パリ中東和平会議からトランプ新大統領就任へ 2017.1.20

 2017-01-20
いよいよトランプ大統領が就任する。これに先立つ1ヶ月の間、イスラエルでは、西岸地区入植地とエルサレムについて、様々な動きがあった。

<パリ中東和平会議>

昨年12月、国連安保理で、オバマ政権が拒否権を発動しなかったことでイスラエルに対する反入植地決議案2334が可決されたのに続いて、1月15日、パリで、フランス主導のイスラエル・パレスチナ問題に関する国際会議が開催された。

参加国は、退任直前のアメリカのケリー国務長官と72カ国の代表たち。当事国のイスラエルは欠席。パレスチナも招かれていないという当事者抜きの国際会議であった。

イスラエルは、この問題は、当事者であるイスラエルとパレスチナが直接話し合いを行い、エジプト、ヨルダン、サウジアラビアなど近隣中東諸国が関わるべきであり、欧米が当事者抜きで行う国際会議など無意味だと訴えた。

一方、パレスチナは、イスラエルといくら直接交渉しても、ラチがあかないので、国連はじめ、幅広い国際社会からプッシュしてもらうしかないと考えており、こうした国際社会の動きは歓迎する立場をとっていた。

http://www.ynetnews.com/articles/0,7340,L-4907050,00.html

<何が決まったのか>

基本的には、昨年安保理で可決された反入植地決議案2334を、72カ国が確認、賛同したということである。

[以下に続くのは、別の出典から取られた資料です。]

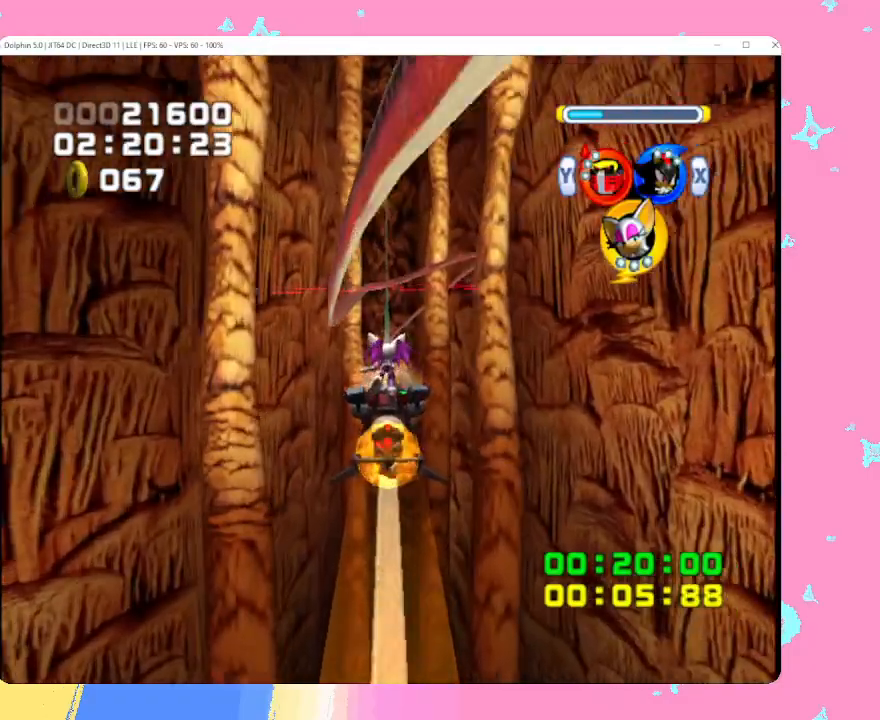
{"buttons": [], "left_stick": "up", "events": []}
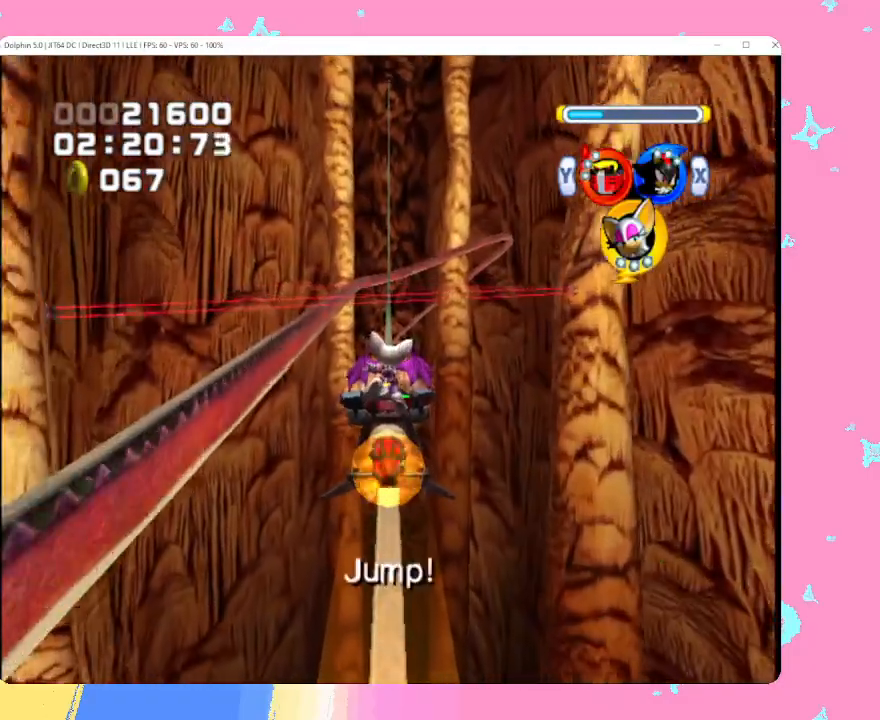
{"buttons": [], "left_stick": "up", "events": [[150, "A", "down"], [250, "A", "up"]]}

つまり、1967年(六日戦争)以後、イスラエルの主権下に入ったとイスラエルが主張する東エルサレムを含む西岸地区でのイスラエルの入植活動は、国際法上違法であるという認識で一致したということである。

また、72カ国は、今や風前のともしびと言われる二国家二民族案*こそが、あくまでも平和への道筋と再確認し、イスラエルとパレスチナ双方に話し合いへの圧力をかけた。国際社会は、今年中に再度、同様の会議を行うとしている。

http://www.ynetnews.com/articles/0,7340,L-4907695,00.html

最大の問題はエルサレムである。安保理の決議、並びにパリでの会議によると、現在のエルサレムは、”違法な”東エルサレムを含んでいるため、そこをイスラエルの首都とすることは国際法上の違法とされる。

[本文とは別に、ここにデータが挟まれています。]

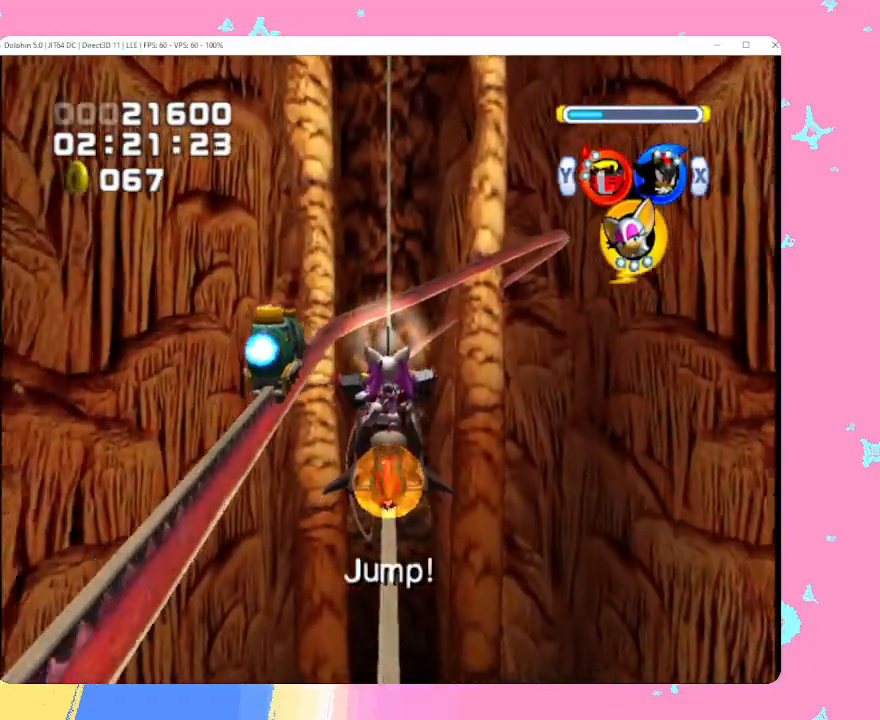
{"buttons": [], "left_stick": "up", "events": []}
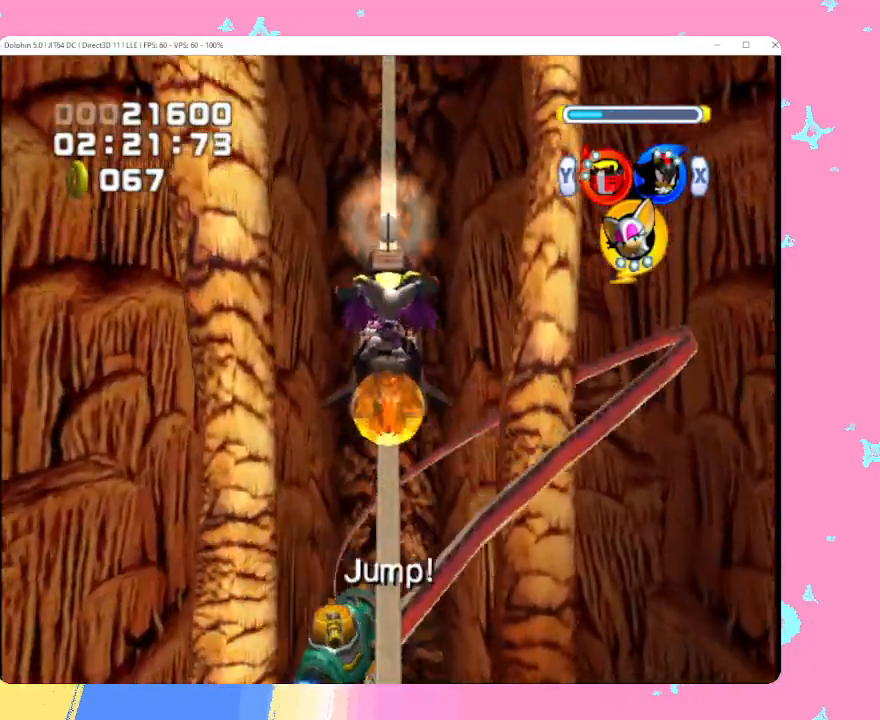
{"buttons": [], "left_stick": "up", "events": []}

パリでの会議後の声明では、トランプ次期大統領が、米大使館をテルアビブからエルサレムに移動させると公約していることについて、実施するべきでないと表明した。この会議自体が、オバマ大統領のトランプ封じだとも言われている点である。

http://www.jpost.com/Arab-Israeli-Conflict/Analysis-If-the-US-Embassy-moves-to-Jerusalem-are-we-looking-at-a-new-intifada-478535

しかし、この会議は、国際社会の共通の認識をイスラエルにつきつけただけで、実際的な動きにつながることはない。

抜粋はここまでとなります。